> **來源**:
====
作者: 翟玉忠 發布時間: 2025-03-12
在中華文明的浩瀚長河中,經學如同一座巍峨的山峰,靜靜地矗立在蒼茫歷史之中。它不僅是時間的見證者,更是聖人為萬世立法的智慧結晶。然而,隨著近代學術的轉型,這座山峰逐漸被學術塵埃所覆蓋——從“聖人之法”轉變為“史家之史”,由“法”而“史”。
將經學視為史學,實為顛倒時空,反客為主。因為漢代以前無獨立史書一類,史書本為經學的分支。在班固的《漢書·藝文志》中,司馬遷的《史記》仍位居經學的春秋類。漢以前無史書類,源於西周王官學的經何以能成為史!
====
> **條目摘錄**:

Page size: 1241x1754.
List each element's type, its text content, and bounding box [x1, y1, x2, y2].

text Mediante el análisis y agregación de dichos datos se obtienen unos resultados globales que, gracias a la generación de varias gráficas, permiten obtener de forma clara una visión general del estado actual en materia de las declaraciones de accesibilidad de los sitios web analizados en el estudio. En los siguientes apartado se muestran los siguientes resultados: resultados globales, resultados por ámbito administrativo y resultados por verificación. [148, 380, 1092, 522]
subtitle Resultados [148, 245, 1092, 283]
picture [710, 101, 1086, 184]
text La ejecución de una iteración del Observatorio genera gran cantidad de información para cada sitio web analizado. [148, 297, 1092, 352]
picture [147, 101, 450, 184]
====
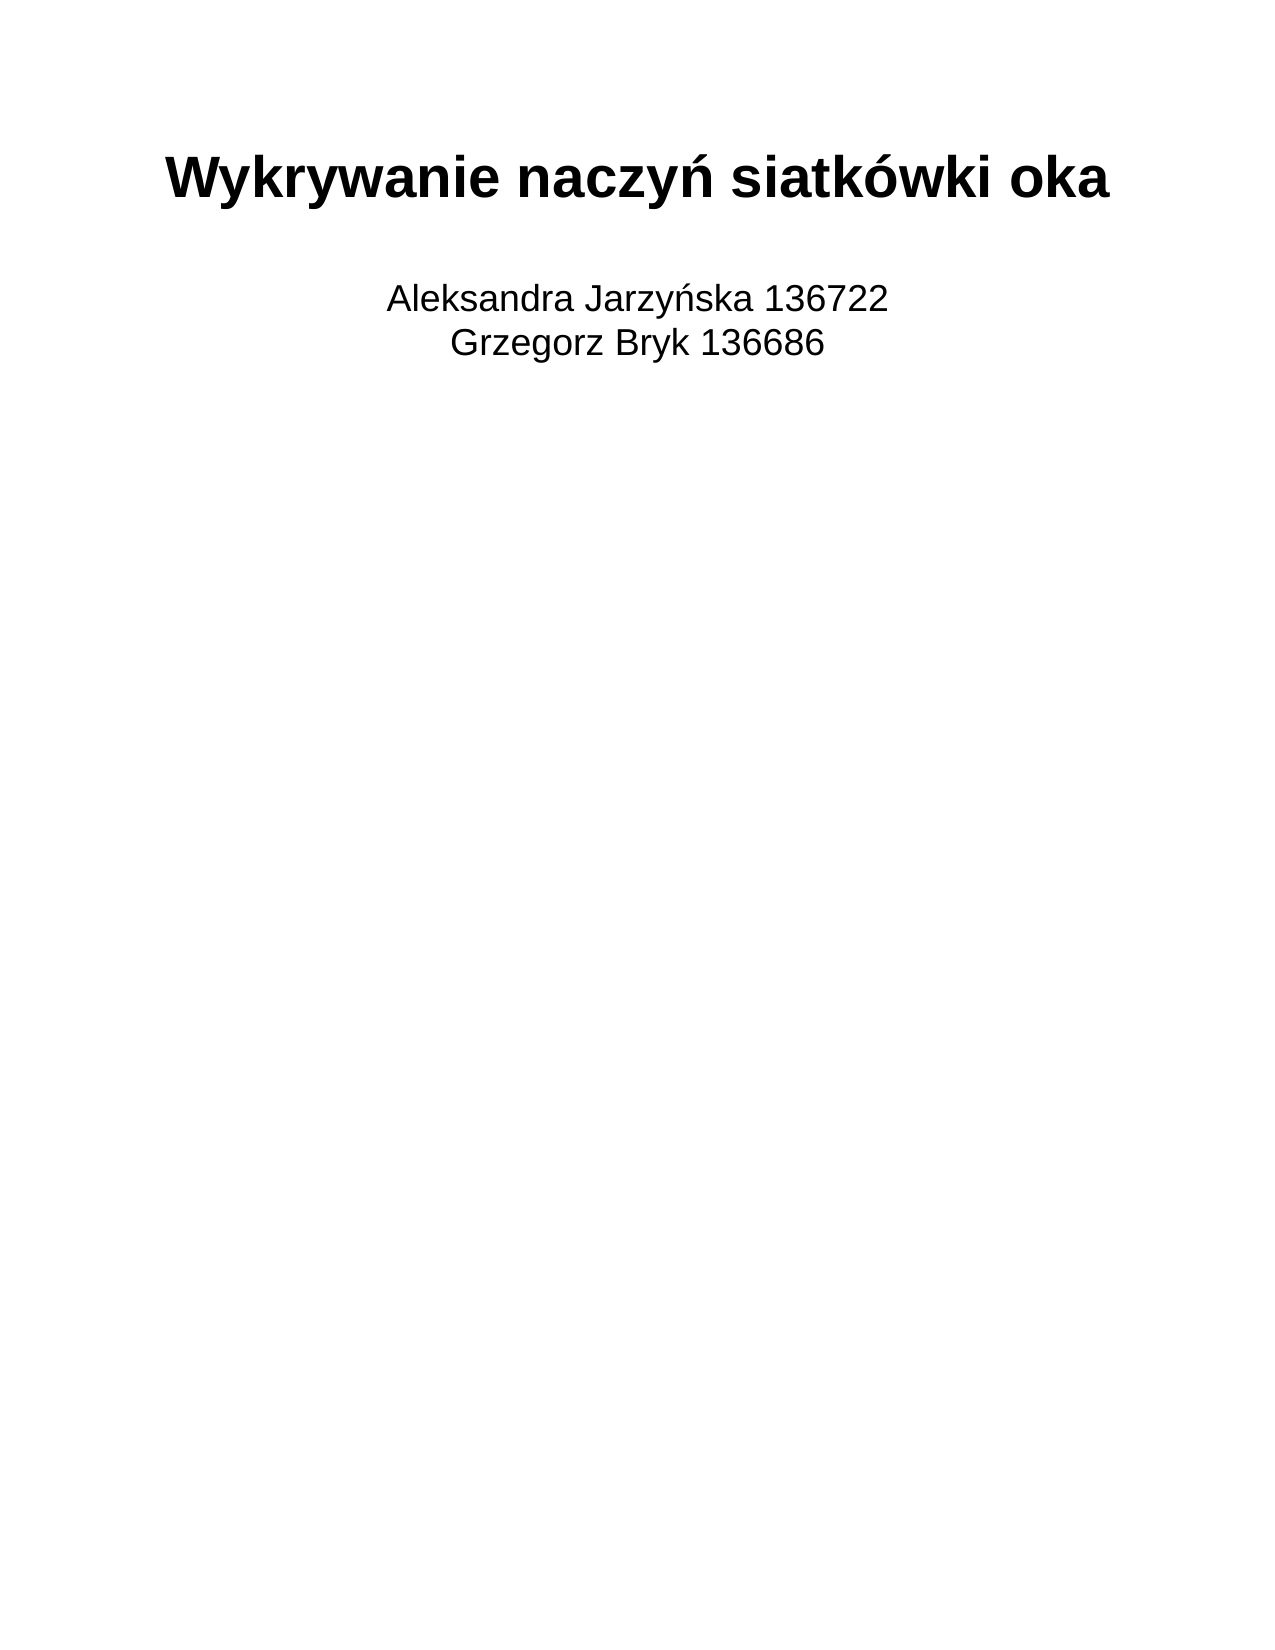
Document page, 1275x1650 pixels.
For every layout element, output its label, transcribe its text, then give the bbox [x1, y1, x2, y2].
====
> **簡短練習 1**: 請抄寫關於經學的文章中從“作者: 翟玉忠 發布時間: 2025-03-12”到“西周王官學的經何以能成為史!”的文字,首尾兩處都包括在內。
> **簡短練習 2**: 根據關於經學的文章,說明作者為何認為將經學視為史學是“顛倒時空,反客為主”,限一到三句。

> **任務結果 1**:
作者: 翟玉忠 發布時間: 2025-03-12
在中華文明的浩瀚長河中,經學如同一座巍峨的山峰,靜靜地矗立在蒼茫歷史之中。它不僅是時間的見證者,更是聖人為萬世立法的智慧結晶。然而,隨著近代學術的轉型,這座山峰逐漸被學術塵埃所覆蓋——從“聖人之法”轉變為“史家之史”,由“法”而“史”。
將經學視為史學,實為顛倒時空,反客為主。因為漢代以前無獨立史書一類,史書本為經學的分支。在班固的《漢書·藝文志》中,司馬遷的《史記》仍位居經學的春秋類。漢以前無史書類,源於西周王官學的經何以能成為史!

> **任務結果 2**: 因為漢代以前沒有獨立的史書一類,史書本是經學的分支。文中指出,班固《漢書·藝文志》仍將司馬遷的《史記》列於經學的春秋類。